W piątek o godz. 9 zebrała się komisja śledcza do spraw wyborów kopertowych. Niektórzy członkowie komisji już teraz zgłosili stałych doradców. Przewodniczący Dariusz Joński przedstawił również plan działania komisji. Podczas prac komisji wybuchła gorąca dyskusja z udziałem posłów Prawa i Sprawiedliwości.
- Tuż przed świętami Bożego Narodzenia zebrała się komisja do spraw wyborów kopertowych z 2020 r.
- Przewodniczący Dariusz Joński przedstawił plan działania komisji w najbliższym czasie.
- Podczas prac komisji wybuchła gorąca dyskusja z udziałem posłów Prawa i Sprawiedliwości.

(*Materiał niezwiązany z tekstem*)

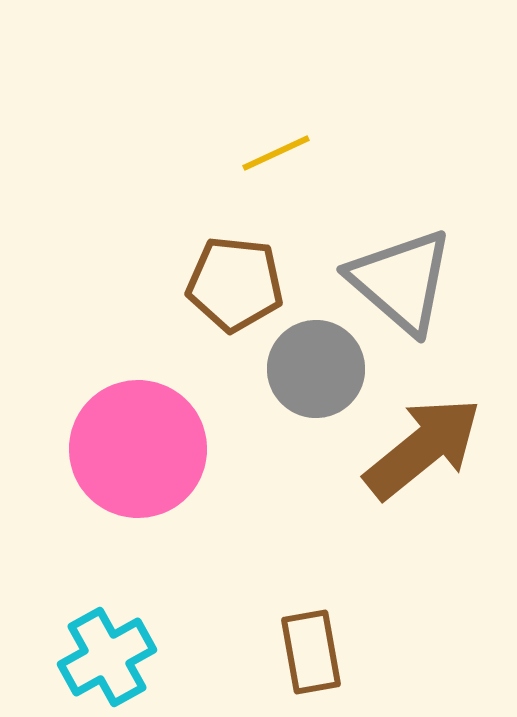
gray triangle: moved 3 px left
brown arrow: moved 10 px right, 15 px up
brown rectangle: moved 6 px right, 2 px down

- Zobacz także: Marszałek Sejmu Szymon Hołownia podjął ostateczną decyzję. Wypełnił wcześniejszą zapowiedź w sprawie posła Kamińskiego i Wąsika. Zobacz kto ich zastąpi w Sejmie
W piątek, na kilka dni przed świętami Bożego Narodzenia o godz. 9 zebrała się komisja śledcza do zbadania legalności, prawidłowości oraz celowości działań podjętych w celu przygotowania i przeprowadzenia wyborów Prezydenta Rzeczypospolitej Polskiej w 2020 r. w formie głosowania korespondencyjnego. Na początek członkowie komisji śledczej zgłosili kandydatury stałych doradców komisji.
Jacek Karnowski zgłosił kandydaturę adwokat Elżbiety Buczek. Bartosz Romowicz zgłosił kandydaturę adwokata Piotra Fulcika. Agnieszka Maria Kłopotek zgłosiła adwokata Aleksandra Woźnickiego. Magdalena Filiks zgłosiła kandydaturę adwokata Łukasza Smolaka. Anita Kucharska-Dziedzic zgłosiła adwokata Michała Jabłońskiego. Dariusz Joński zgłosił kandydaturę Agaty Plichty-Trzonkowskiej.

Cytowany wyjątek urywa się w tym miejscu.